-
Bug
-
Resolution: Fixed
-
Minor
-
None
-
Ubuntu Linux 10.04
When jenkins restarts itself (for instance after plugin updates) the process name changes from java to exe. This means that the /etc/init.d/jenkins stop script then fails to find the main jenkins program and also it complicates process monitoring (nagios etc.).
I have observed this on a number of Jenkins/Hudson versions but have only just got around to investigating now. I think I've got a good handle on what is going on (and a suggested fix - although no patch).
In normal operation (without builds in progress) I can see two jenkins processes "daemon" and "java". pgrep finds those too.
richm@royalcounty:~$ ps -ef | grep jenkins
jenkins 9782 1 0 13:29 ? 00:00:00 /usr/bin/daemon --name=jenkins --inherit --env=JENKINS_HOME=/var/lib/jenkins --output=/var/log/jenkins/jenkins.log --pidfile=/var/run/jenkins/jenkins.pid – /usr/bin/java -jar /usr/share/jenkins/jenkins.war --webroot=/var/run/jenkins/war --httpPort=8082 --ajp13Port=-1
jenkins 9783 9782 99 13:29 ? 00:00:08 /usr/bin/java -jar /usr/share/jenkins/jenkins.war --webroot=/var/run/jenkins/war --httpPort=8082 --ajp13Port=-1
richm 10340 21318 0 13:29 pts/0 00:00:00 grep jenkins
richm@royalcounty:~$ pgrep -u jenkins java
9783
richm@royalcounty:~$ pgrep -u jenkins exe
richm@royalcounty:~$
Now if I force jenkins to restart itself (for instance by upgrading a plugin) I still see jenkins with the same process id but a pgrep finds it with a new name of exe
richm@royalcounty:~$ ps -ef | grep jenkins
jenkins 9782 1 0 13:29 ? 00:00:00 /usr/bin/daemon --name=jenkins --inherit --env=JENKINS_HOME=/var/lib/jenkins --output=/var/log/jenkins/jenkins.log --pidfile=/var/run/jenkins/jenkins.pid – /usr/bin/java -jar /usr/share/jenkins/jenkins.war --webroot=/var/run/jenkins/war --httpPort=8082 --ajp13Port=-1
jenkins 9783 9782 99 13:39 ? 00:00:54 /usr/bin/java -jar /usr/share/jenkins/jenkins.war --webroot=/var/run/jenkins/war --httpPort=8082 --ajp13Port=-1
richm 26138 21318 0 13:39 pts/0 00:00:00 grep jenkins
richm@royalcounty:~$ pgrep -u jenkins java
richm@royalcounty:~$ pgrep -u jenkins exe
9783
richm@royalcounty:~$
I am pretty sure that the problem lies in UnixLifecycle.java in the call to LIBC.execv
// exec to self
LIBC.execv(
Daemon.getCurrentExecutable(),
new StringArray(args.toArray(new String[args.size()])));
The Daemon.getCurrentExecutable() call returns
String name = "/proc/" + pid + "/exe";
On linux this is a symbolic link to the real executable java.
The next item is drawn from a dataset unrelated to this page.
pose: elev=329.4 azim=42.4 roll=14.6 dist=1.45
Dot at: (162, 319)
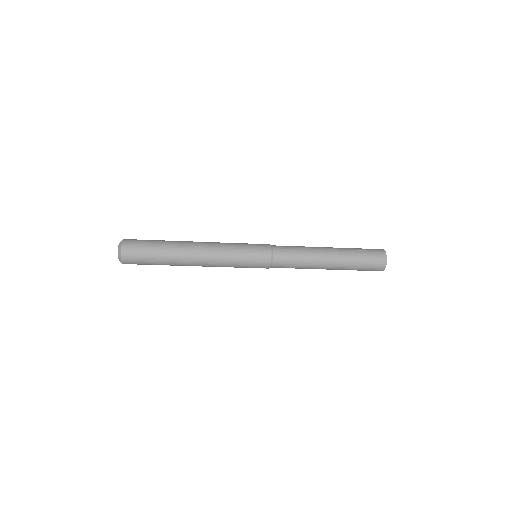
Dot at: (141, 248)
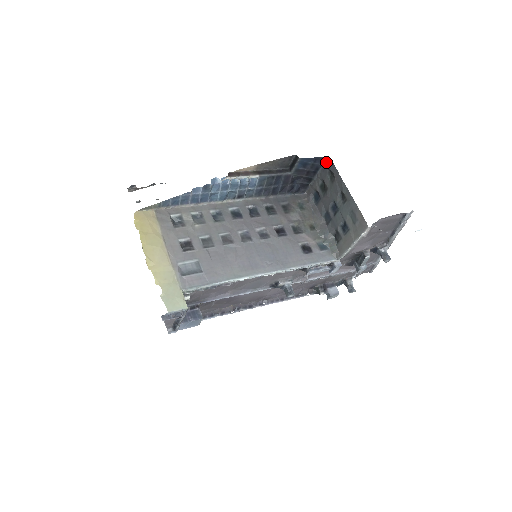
If the /exe name is used in execv that sets the process name to be exe. Really the execv call should be performed using the target of the symbolic link and that would keep the name found by pgrep as being java.
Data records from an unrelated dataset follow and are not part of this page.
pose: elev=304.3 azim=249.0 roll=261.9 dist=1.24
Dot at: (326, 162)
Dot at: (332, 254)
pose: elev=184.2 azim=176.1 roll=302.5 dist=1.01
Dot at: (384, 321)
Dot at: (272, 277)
richm@royalcounty:~$ sudo ls -l /proc/9783/exe
lrwxrwxrwx 1 jenkins nogroup 0 2011-03-31 13:39 /proc/9783/exe -> /usr/lib/jvm/java-6-openjdk/jre/bin/java
Note that this also breaks the /etc/init.d/jenkins stop command because it is no longer able to find the java process owned by user jenkins.
It isn't clear to me whether the correct fix would lie in the Daemon class (from akuma-1.4.jar) or whether it would be appropriate to lookup the symlink in UnixLifecycle itself.